- Morova, Tunc;
- Ding, Yi;
- Huang, Chia-Chi F;
- Sar, Funda;
- Schwarz, Tommer;
- Giambartolomei, Claudia;
- Baca, Sylvan C;
- Grishin, Dennis;
- Hach, Faraz;
- Gusev, Alexander;
- Freedman, Matthew L;
- Pasaniuc, Bogdan;
- Lack, Nathan A
The vast majority of disease-associated single nucleotide polymorphisms (SNP) identified from genome-wide association studies (GWAS) are localized in non-coding regions. A significant fraction of these variants impact transcription factors binding to enhancer elements and alter gene expression. To functionally interrogate the activity of such variants we developed snpSTARRseq, a high-throughput experimental method that can interrogate the functional impact of hundreds to thousands of non-coding variants on enhancer activity. snpSTARRseq dramatically improves signal-to-noise by utilizing a novel sequencing and bioinformatic approach that increases both insert size and the number of variants tested per loci. Using this strategy, we interrogated known prostate cancer (PCa) risk-associated loci and demonstrated that 35% of them harbor SNPs that significantly altered enhancer activity.

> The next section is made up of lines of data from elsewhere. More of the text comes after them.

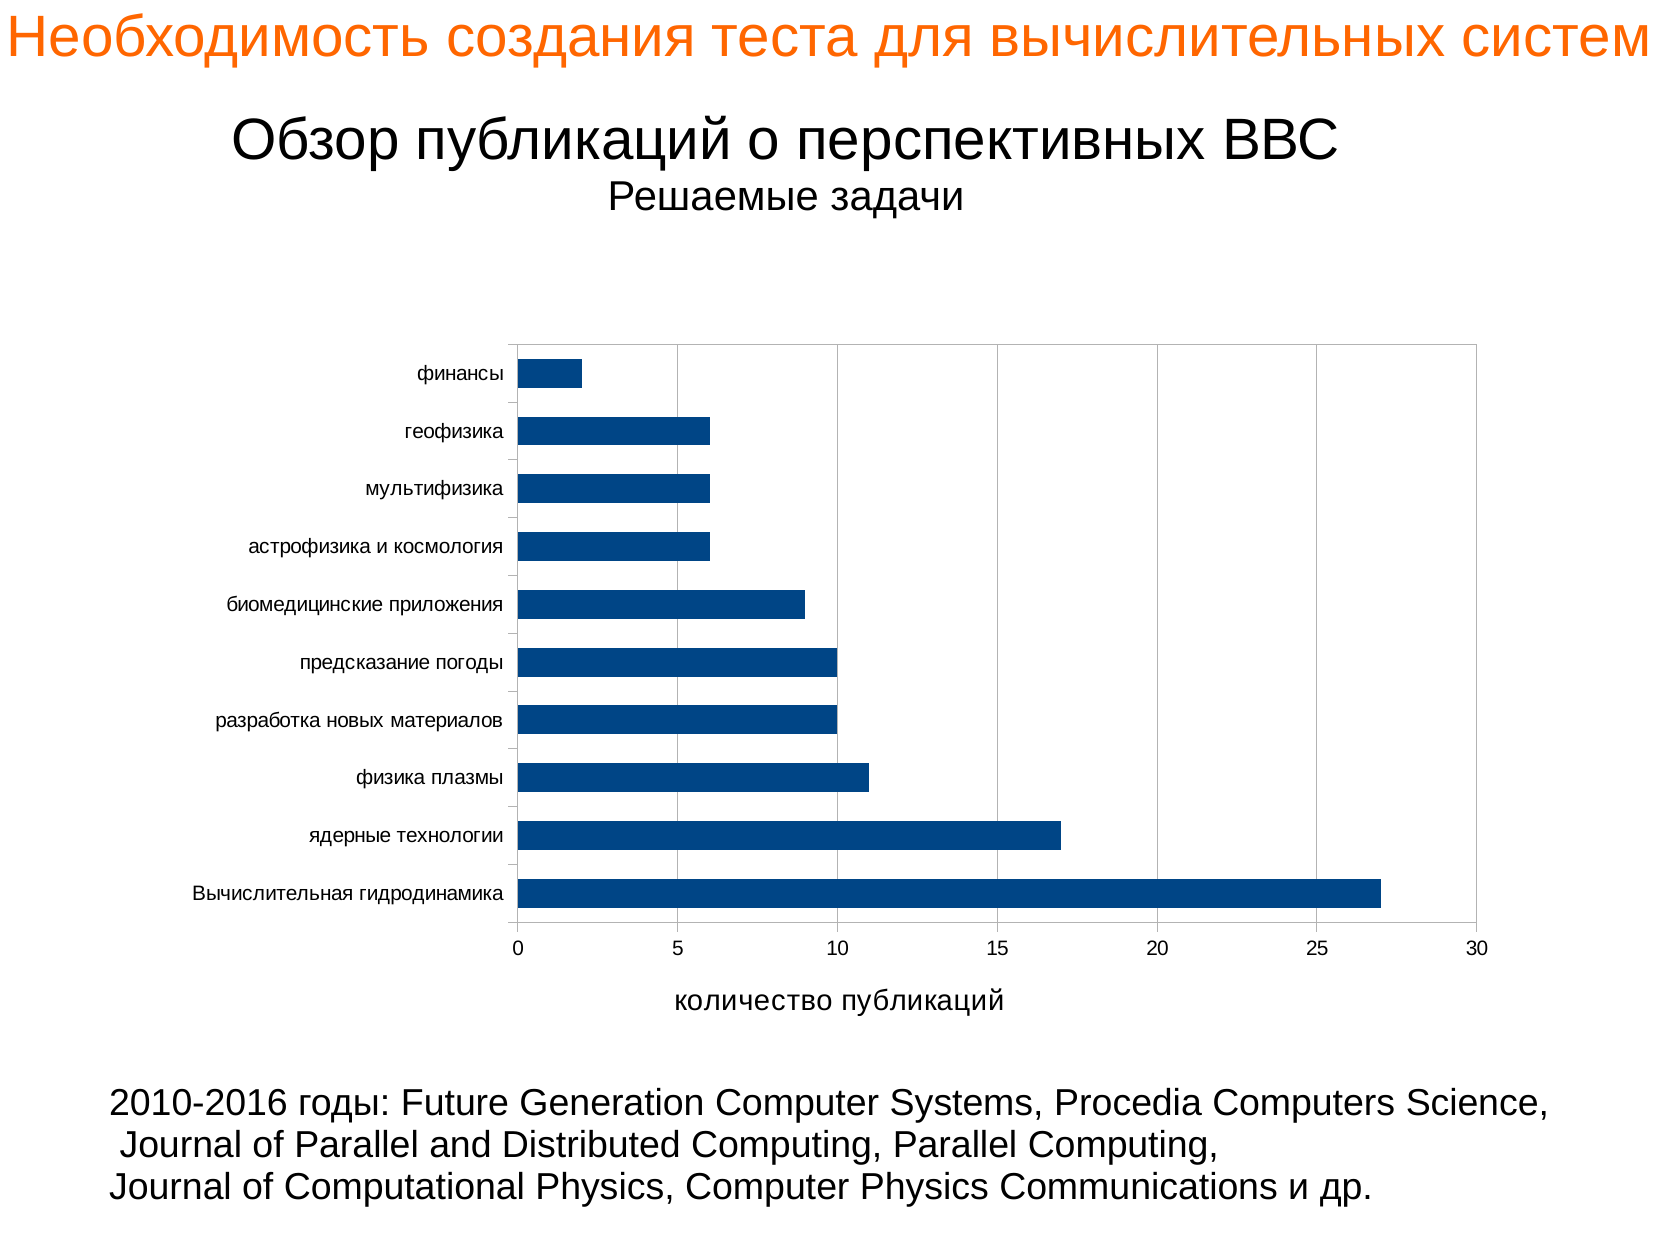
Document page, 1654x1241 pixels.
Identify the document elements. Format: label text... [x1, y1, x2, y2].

text_box 2010-2016 годы: Future Generation Computer Systems, Procedia Computers Science, Journal of Parallel and Distributed Computing, Parallel Computing, Journal of Computational Physics, Computer Physics Communications и др. [94, 1074, 1565, 1216]
chart [165, 330, 1515, 1051]
text_box Необходимость создания теста для вычислительных систем [0, 0, 1654, 140]
title Обзор публикаций о перспективных ВВС Решаемые задачи [41, 90, 1531, 236]
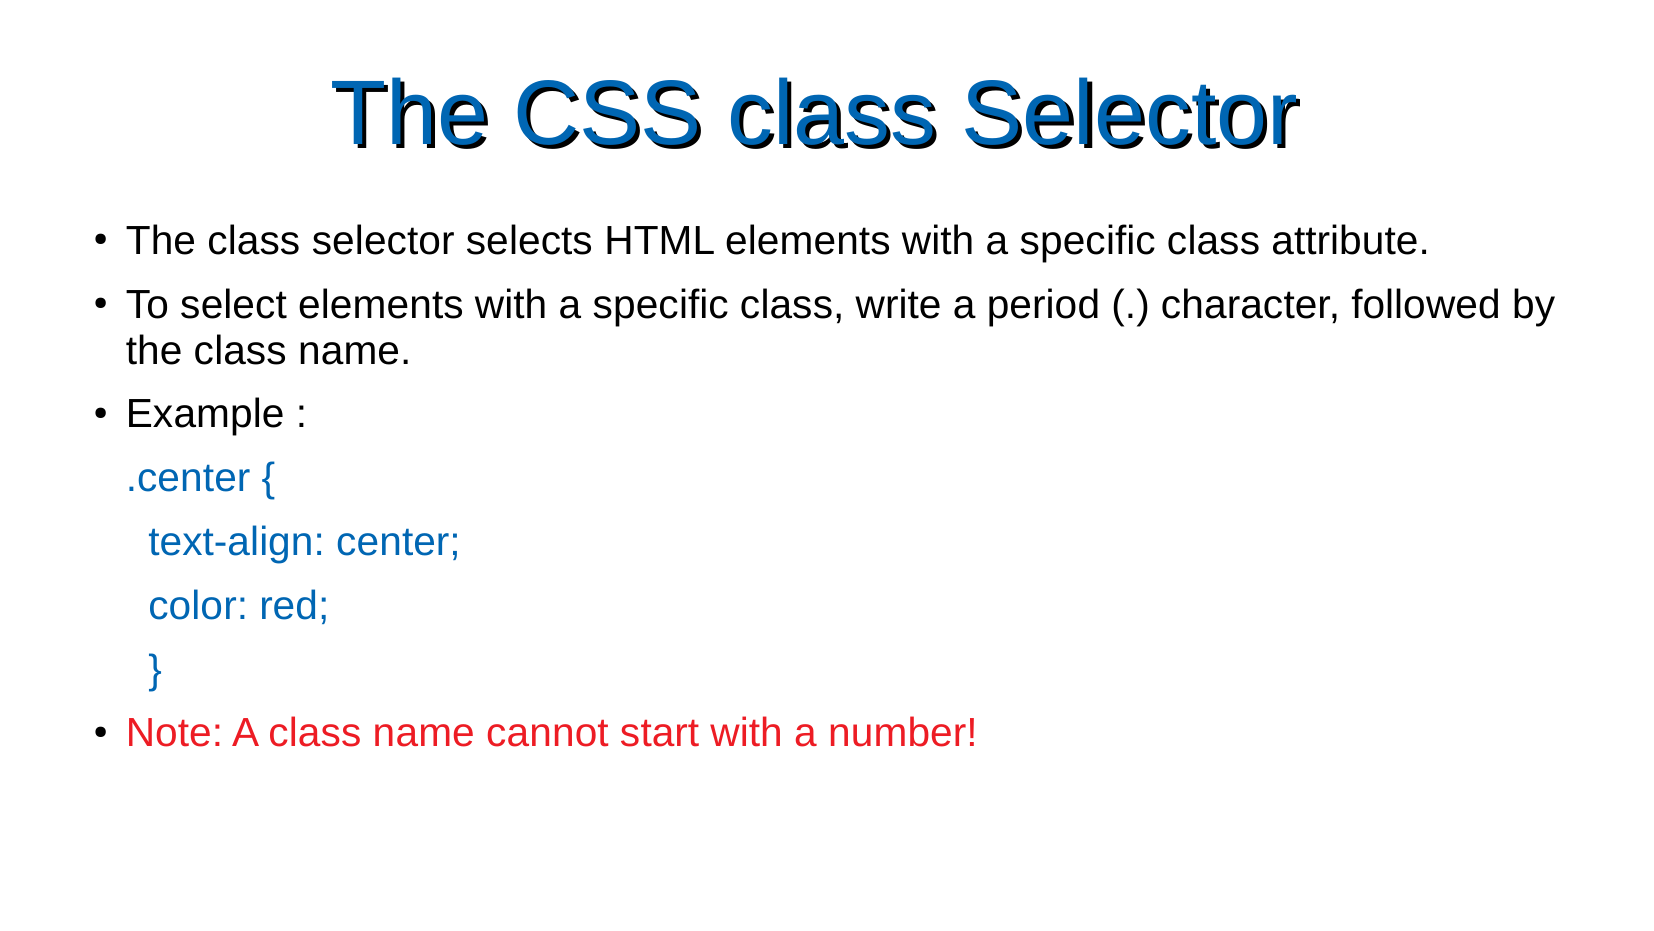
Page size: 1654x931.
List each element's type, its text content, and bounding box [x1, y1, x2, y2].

list The class selector selects HTML elements with a specific class attribute. To select elements with a specific class, write a period (.) character, followed by the class name. Example : .center { text-align: center; color: red; } Note: A class name cannot start with a number! [82, 217, 1571, 758]
title The CSS class Selector [70, 35, 1560, 191]
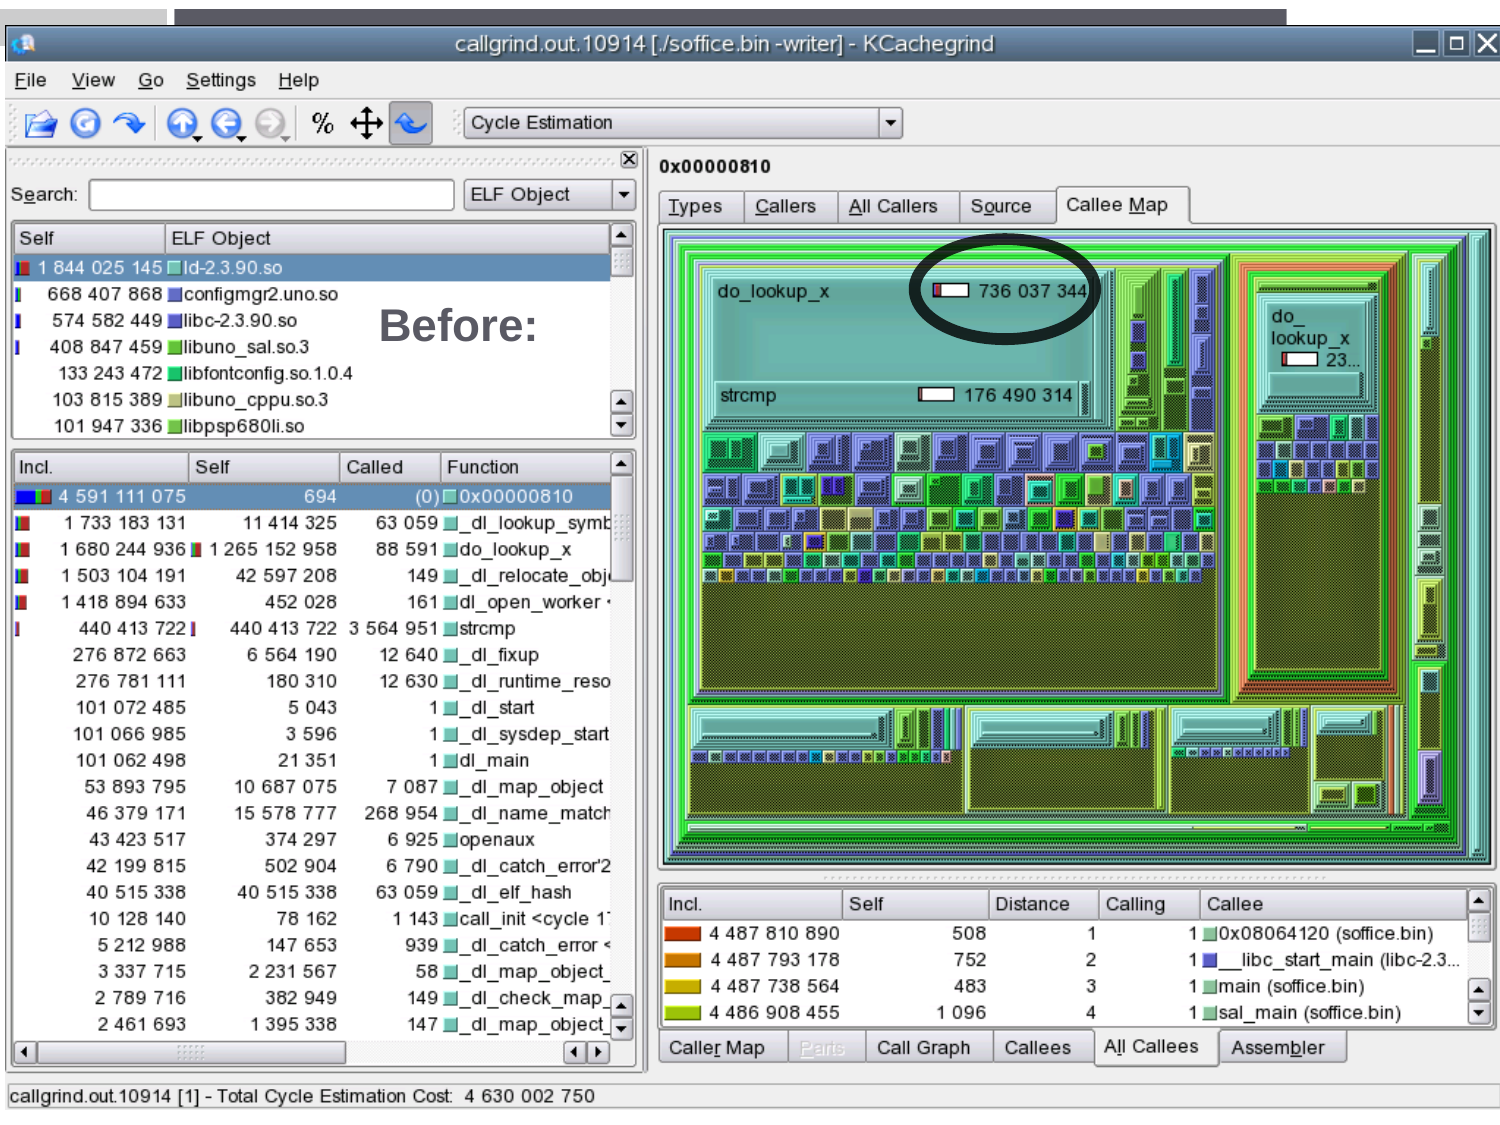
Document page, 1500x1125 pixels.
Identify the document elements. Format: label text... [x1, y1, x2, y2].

picture [5, 25, 1500, 1110]
text_box Before: [378, 296, 598, 349]
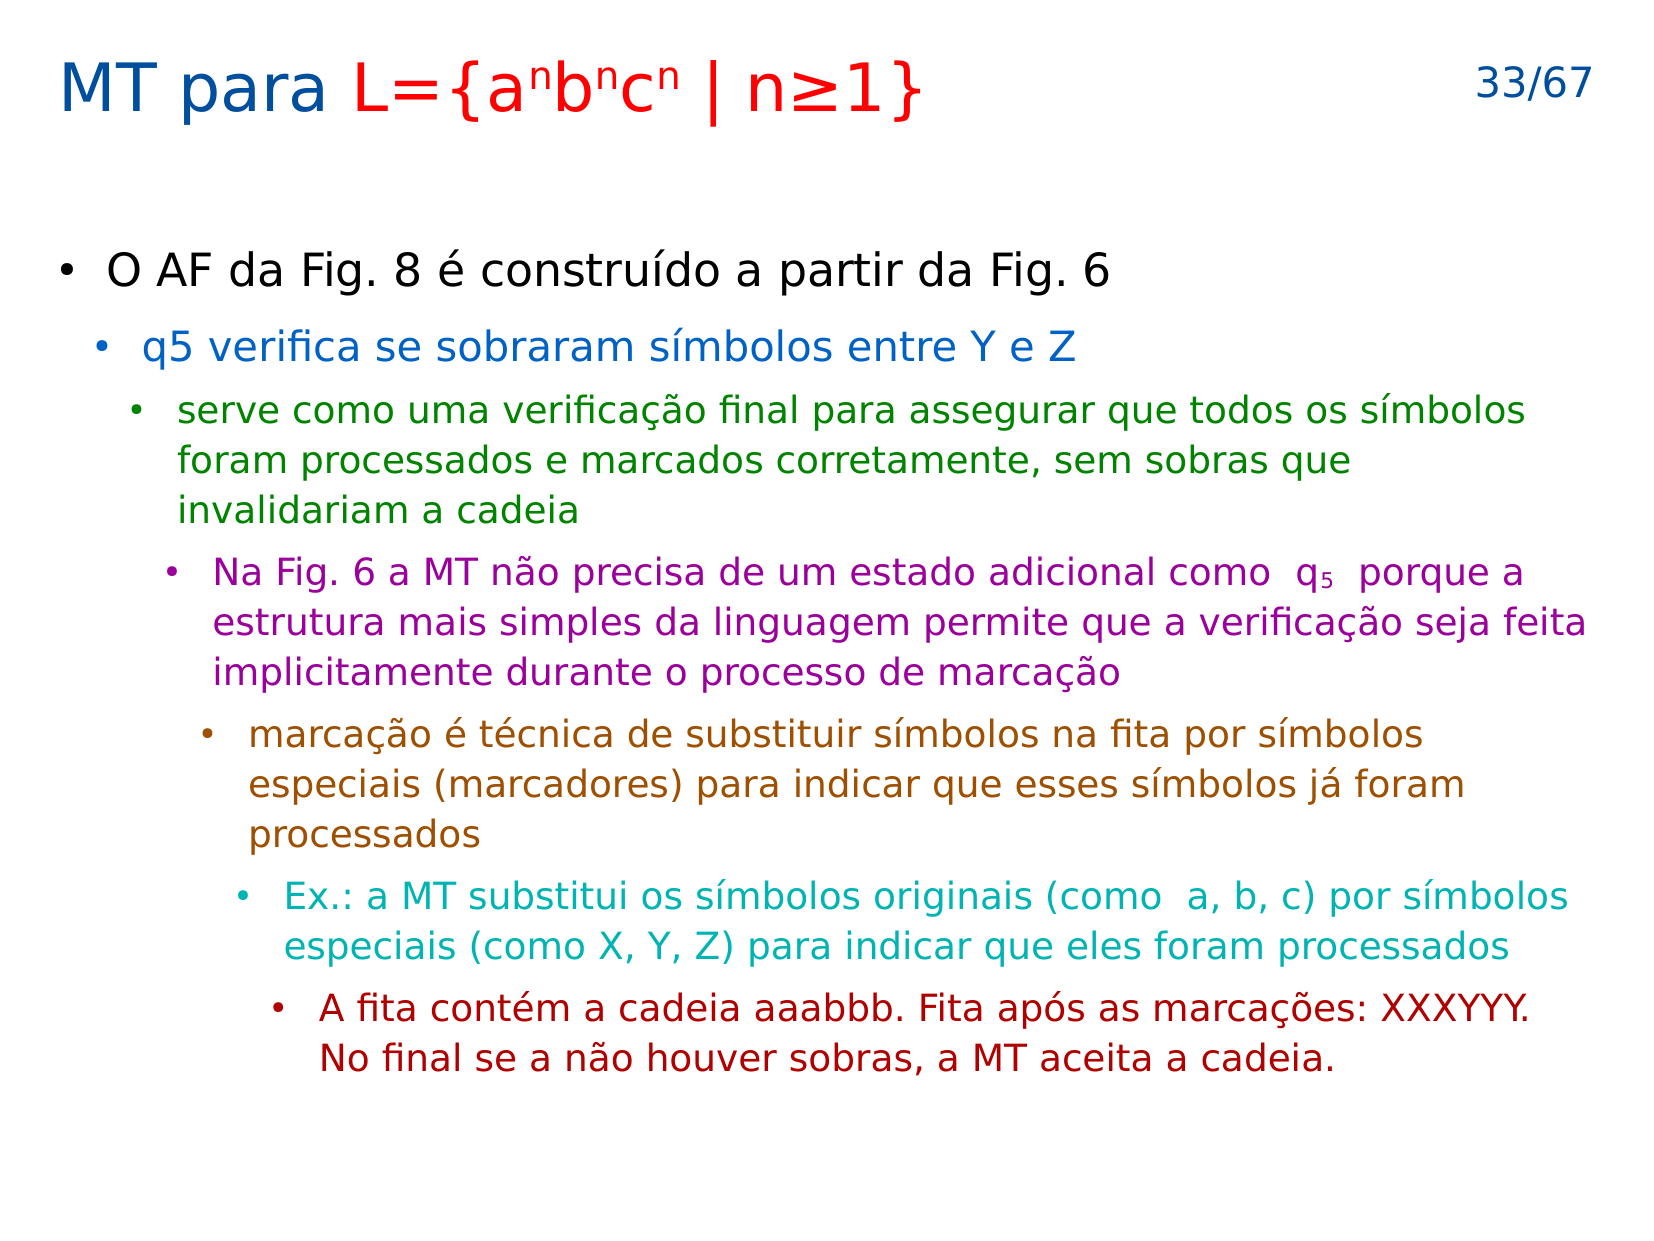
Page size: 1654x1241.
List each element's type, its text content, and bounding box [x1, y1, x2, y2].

title MT para L={anbncn | n≥1} [59, 29, 1625, 148]
list O AF da Fig. 8 é construído a partir da Fig. 6 q5 verifica se sobraram símbolos entre Y e Z serve como uma verificação final para assegurar que todos os símbolos foram processados e marcados corretamente, sem sobras que invalidariam a cadeia Na Fig. 6 a MT não precisa de um estado adicional como q5 porque a estrutura mais simples da linguagem permite que a verificação seja feita implicitamente durante o processo de marcação marcação é técnica de substituir símbolos na fita por símbolos especiais (marcadores) para indicar que esses símbolos já foram processados Ex.: a MT substitui os símbolos originais (como a, b, c) por símbolos especiais (como X, Y, Z) para indicar que eles foram processados A fita contém a cadeia aaabbb. Fita após as marcações: XXXYYY. No final se a não houver sobras, a MT aceita a cadeia. [59, 236, 1595, 1211]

Combining these results with chromosomal looping data we could identify interacting genes and provide a mechanism of action for 20 PCa GWAS risk regions. When benchmarked to orthogonal methods, snpSTARRseq showed a strong correlation with in vivo experimental allelic-imbalance studies whereas there was no correlation with predictive in silico approaches. Overall, snpSTARRseq provides an integrated experimental and computational framework to functionally test non-coding genetic variants.